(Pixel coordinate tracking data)
----------------

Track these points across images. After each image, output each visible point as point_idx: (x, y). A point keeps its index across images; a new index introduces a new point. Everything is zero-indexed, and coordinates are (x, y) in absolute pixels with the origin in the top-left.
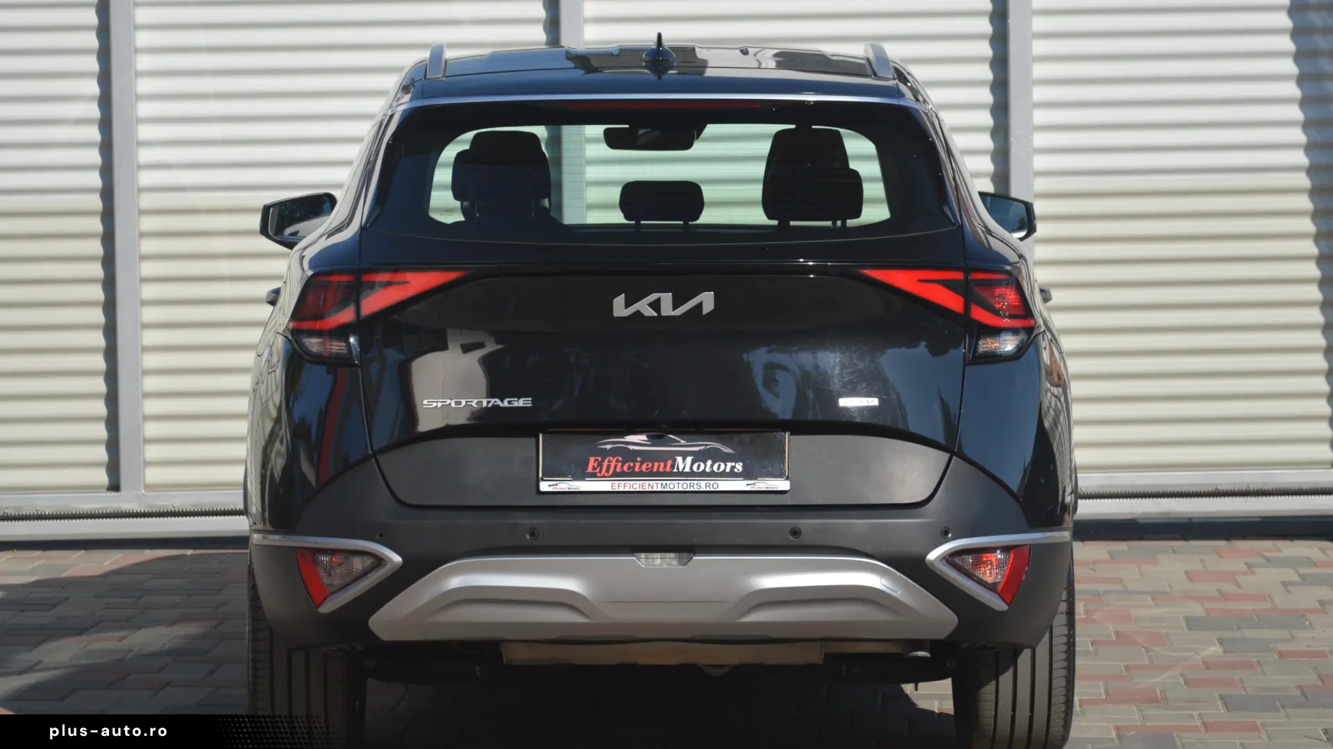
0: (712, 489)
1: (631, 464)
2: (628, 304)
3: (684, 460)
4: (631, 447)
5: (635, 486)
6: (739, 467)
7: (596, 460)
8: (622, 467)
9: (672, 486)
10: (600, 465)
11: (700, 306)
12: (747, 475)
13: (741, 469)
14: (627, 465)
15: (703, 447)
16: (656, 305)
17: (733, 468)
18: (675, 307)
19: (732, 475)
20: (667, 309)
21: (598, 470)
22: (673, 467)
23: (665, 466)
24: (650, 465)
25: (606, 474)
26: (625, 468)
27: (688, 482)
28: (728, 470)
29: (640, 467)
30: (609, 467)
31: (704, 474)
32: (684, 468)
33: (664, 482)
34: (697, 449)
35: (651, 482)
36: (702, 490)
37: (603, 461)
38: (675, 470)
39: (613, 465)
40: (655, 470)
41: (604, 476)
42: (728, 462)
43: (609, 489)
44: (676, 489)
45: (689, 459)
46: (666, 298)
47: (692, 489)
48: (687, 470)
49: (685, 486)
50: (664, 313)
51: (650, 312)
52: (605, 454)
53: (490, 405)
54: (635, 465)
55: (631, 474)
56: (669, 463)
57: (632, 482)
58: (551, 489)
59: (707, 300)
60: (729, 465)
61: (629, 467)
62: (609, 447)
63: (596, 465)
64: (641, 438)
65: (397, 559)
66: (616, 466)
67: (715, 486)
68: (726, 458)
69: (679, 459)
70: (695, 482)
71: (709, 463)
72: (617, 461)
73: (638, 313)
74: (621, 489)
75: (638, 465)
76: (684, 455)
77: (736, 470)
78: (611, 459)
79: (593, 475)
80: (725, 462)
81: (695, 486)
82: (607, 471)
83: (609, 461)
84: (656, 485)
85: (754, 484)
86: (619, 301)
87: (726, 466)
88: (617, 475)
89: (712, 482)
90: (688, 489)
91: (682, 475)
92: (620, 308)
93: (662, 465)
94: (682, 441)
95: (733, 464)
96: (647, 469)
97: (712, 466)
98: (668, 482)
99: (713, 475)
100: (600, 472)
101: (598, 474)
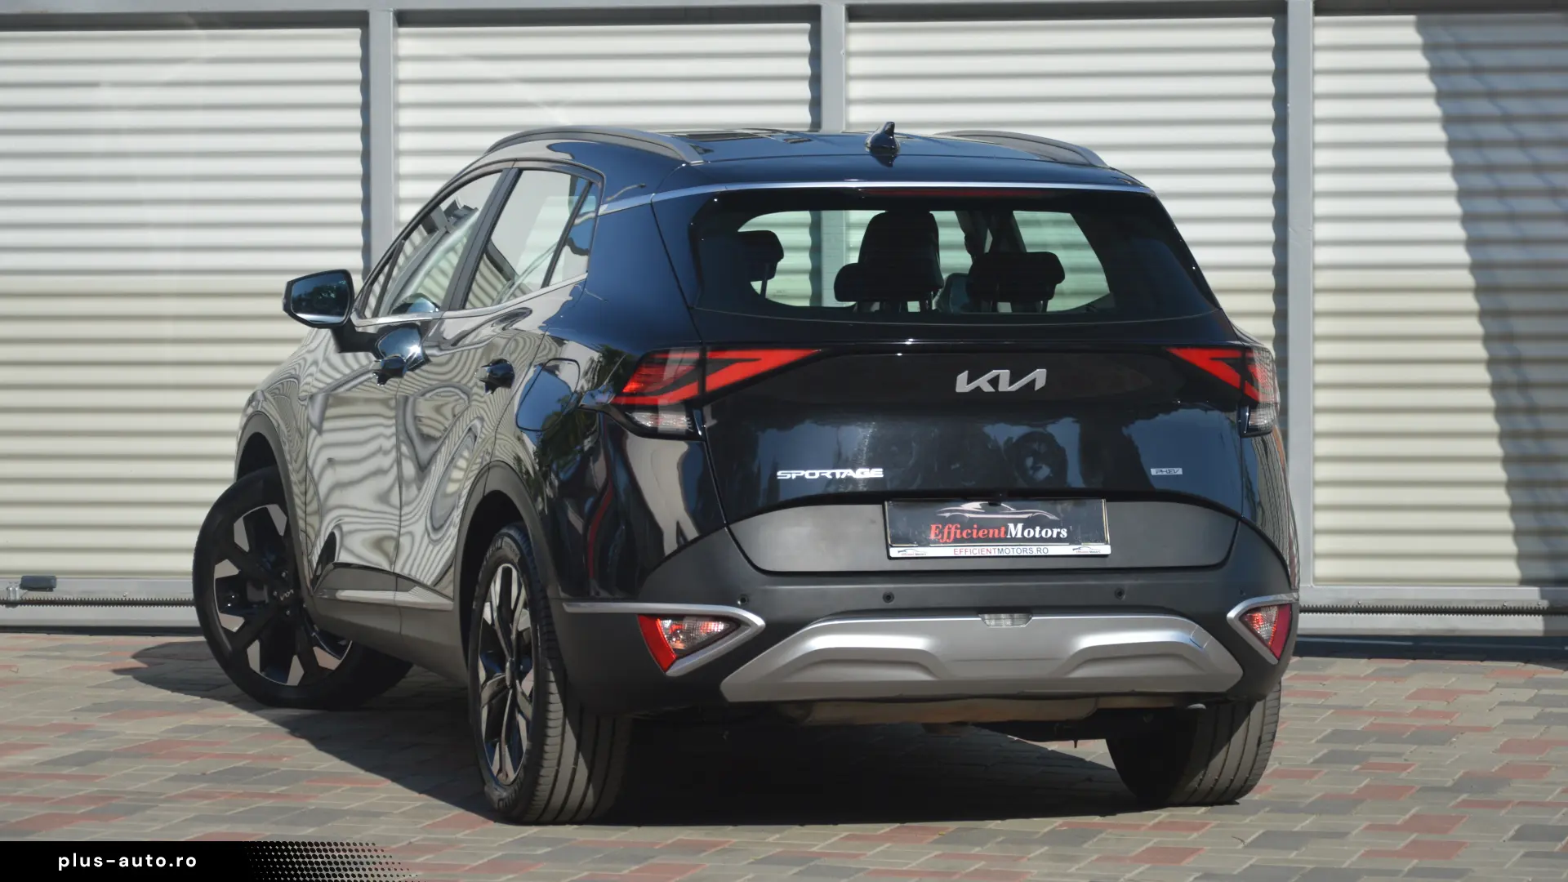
0: (1043, 554)
1: (970, 532)
2: (970, 380)
3: (1015, 526)
4: (967, 515)
5: (975, 551)
6: (1064, 533)
7: (937, 527)
8: (961, 533)
9: (1007, 551)
10: (941, 532)
11: (1033, 381)
12: (1071, 540)
13: (1066, 535)
14: (965, 532)
15: (1030, 515)
16: (994, 382)
17: (1059, 533)
18: (1012, 383)
19: (1058, 540)
20: (1004, 386)
21: (940, 537)
22: (1006, 533)
23: (999, 533)
24: (986, 532)
25: (948, 541)
26: (964, 535)
27: (1021, 547)
28: (1055, 536)
29: (977, 533)
30: (949, 533)
31: (1033, 540)
32: (1016, 535)
33: (1000, 548)
34: (1026, 516)
35: (989, 548)
36: (1034, 554)
37: (943, 528)
38: (1009, 536)
39: (953, 530)
40: (991, 536)
41: (946, 543)
42: (1054, 528)
43: (952, 554)
44: (1011, 554)
45: (1020, 526)
46: (1005, 374)
47: (1025, 554)
48: (1019, 536)
49: (1019, 551)
50: (1001, 389)
51: (988, 388)
52: (945, 521)
53: (843, 476)
54: (972, 532)
55: (971, 540)
56: (1003, 529)
57: (972, 548)
58: (900, 555)
59: (1039, 376)
60: (1055, 531)
61: (968, 534)
62: (947, 515)
63: (937, 532)
64: (975, 506)
65: (759, 622)
66: (955, 533)
67: (1045, 551)
68: (1052, 525)
69: (1011, 526)
70: (1028, 547)
71: (1038, 529)
72: (956, 528)
73: (978, 389)
74: (963, 554)
75: (975, 531)
76: (1016, 522)
77: (1061, 536)
78: (951, 526)
79: (936, 543)
80: (1051, 528)
81: (1028, 551)
82: (949, 538)
83: (949, 528)
84: (993, 550)
85: (1079, 548)
86: (962, 378)
87: (1052, 531)
88: (958, 541)
89: (1042, 547)
90: (1022, 554)
91: (1014, 540)
92: (963, 384)
93: (997, 531)
94: (1012, 509)
95: (1059, 530)
96: (983, 535)
97: (1040, 532)
98: (1004, 548)
99: (1042, 540)
100: (942, 538)
101: (941, 541)
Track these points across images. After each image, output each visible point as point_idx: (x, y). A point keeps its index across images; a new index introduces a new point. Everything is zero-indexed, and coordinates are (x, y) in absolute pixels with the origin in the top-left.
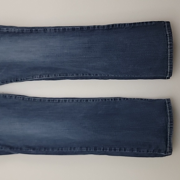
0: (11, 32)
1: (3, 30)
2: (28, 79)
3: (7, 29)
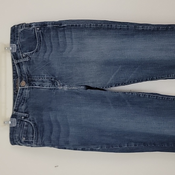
0: (146, 30)
1: (139, 28)
2: (163, 78)
3: (142, 27)
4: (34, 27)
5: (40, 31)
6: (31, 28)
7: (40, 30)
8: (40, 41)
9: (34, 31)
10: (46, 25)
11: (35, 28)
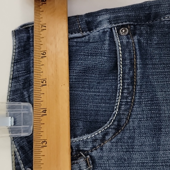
4: (106, 26)
5: (136, 38)
6: (95, 33)
7: (134, 34)
8: (133, 83)
9: (107, 42)
10: (157, 16)
11: (111, 29)
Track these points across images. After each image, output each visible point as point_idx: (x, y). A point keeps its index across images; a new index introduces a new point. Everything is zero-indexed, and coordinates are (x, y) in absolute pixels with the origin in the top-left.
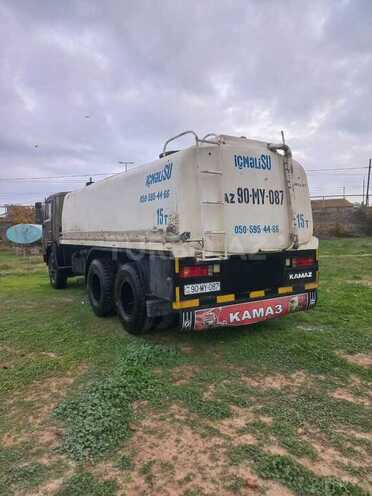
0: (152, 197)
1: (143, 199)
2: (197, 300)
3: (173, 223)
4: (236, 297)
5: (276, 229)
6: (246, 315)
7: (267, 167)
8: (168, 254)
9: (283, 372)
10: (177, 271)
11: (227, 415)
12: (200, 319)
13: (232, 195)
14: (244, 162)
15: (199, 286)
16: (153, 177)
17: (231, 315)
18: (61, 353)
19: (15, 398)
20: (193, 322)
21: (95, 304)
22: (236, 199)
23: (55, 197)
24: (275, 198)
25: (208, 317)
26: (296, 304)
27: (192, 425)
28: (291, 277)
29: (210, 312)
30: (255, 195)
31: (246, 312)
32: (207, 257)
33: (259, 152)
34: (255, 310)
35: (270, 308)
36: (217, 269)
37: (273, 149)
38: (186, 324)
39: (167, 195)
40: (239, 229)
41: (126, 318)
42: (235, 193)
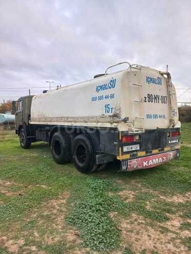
0: (101, 98)
1: (94, 99)
2: (129, 155)
3: (118, 112)
4: (146, 153)
5: (164, 117)
6: (151, 163)
7: (160, 83)
8: (115, 129)
9: (181, 193)
10: (120, 139)
11: (167, 219)
12: (130, 165)
13: (145, 98)
14: (150, 80)
15: (130, 147)
16: (101, 87)
17: (144, 162)
18: (49, 185)
19: (37, 213)
20: (127, 167)
21: (57, 157)
22: (147, 100)
23: (25, 98)
24: (164, 100)
25: (134, 164)
26: (172, 157)
27: (152, 226)
28: (170, 142)
29: (134, 161)
30: (155, 98)
31: (151, 161)
32: (135, 131)
33: (157, 76)
34: (154, 160)
35: (161, 159)
36: (137, 138)
37: (162, 74)
38: (124, 168)
39: (112, 96)
40: (149, 116)
41: (80, 165)
42: (147, 97)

----------------

▶ [BRIEF]: Copy the items word for word, starting at the very beginning and ending at the line that contains "60: (729, 465)". Leave the pictures out of your copy.

▶ [EXPECTED OUTPUT]:
Track these points across images. After each image, output each visible point as point_idx: (x, y). A point keeps its index across images; a new index introduces a new point. Everything is zero-indexed, and coordinates are (x, y) in absolute pixels with the origin in the top-left.
0: (712, 489)
1: (631, 464)
2: (628, 304)
3: (684, 460)
4: (631, 447)
5: (635, 486)
6: (739, 467)
7: (596, 460)
8: (622, 467)
9: (672, 486)
10: (600, 465)
11: (700, 306)
12: (747, 475)
13: (741, 469)
14: (627, 465)
15: (703, 447)
16: (656, 305)
17: (733, 468)
18: (675, 307)
19: (732, 475)
20: (667, 309)
21: (598, 470)
22: (673, 467)
23: (665, 466)
24: (650, 465)
25: (606, 474)
26: (625, 468)
27: (688, 482)
28: (728, 470)
29: (640, 467)
30: (609, 467)
31: (704, 474)
32: (684, 468)
33: (664, 482)
34: (697, 449)
35: (651, 482)
36: (702, 490)
37: (603, 461)
38: (675, 470)
39: (613, 465)
40: (655, 470)
41: (604, 476)
42: (728, 462)
43: (609, 489)
44: (676, 489)
45: (689, 459)
46: (666, 298)
47: (692, 489)
48: (687, 470)
49: (685, 486)
50: (664, 313)
51: (650, 312)
52: (605, 454)
53: (490, 405)
54: (635, 465)
55: (631, 474)
56: (669, 463)
57: (632, 482)
58: (551, 489)
59: (707, 300)
60: (729, 465)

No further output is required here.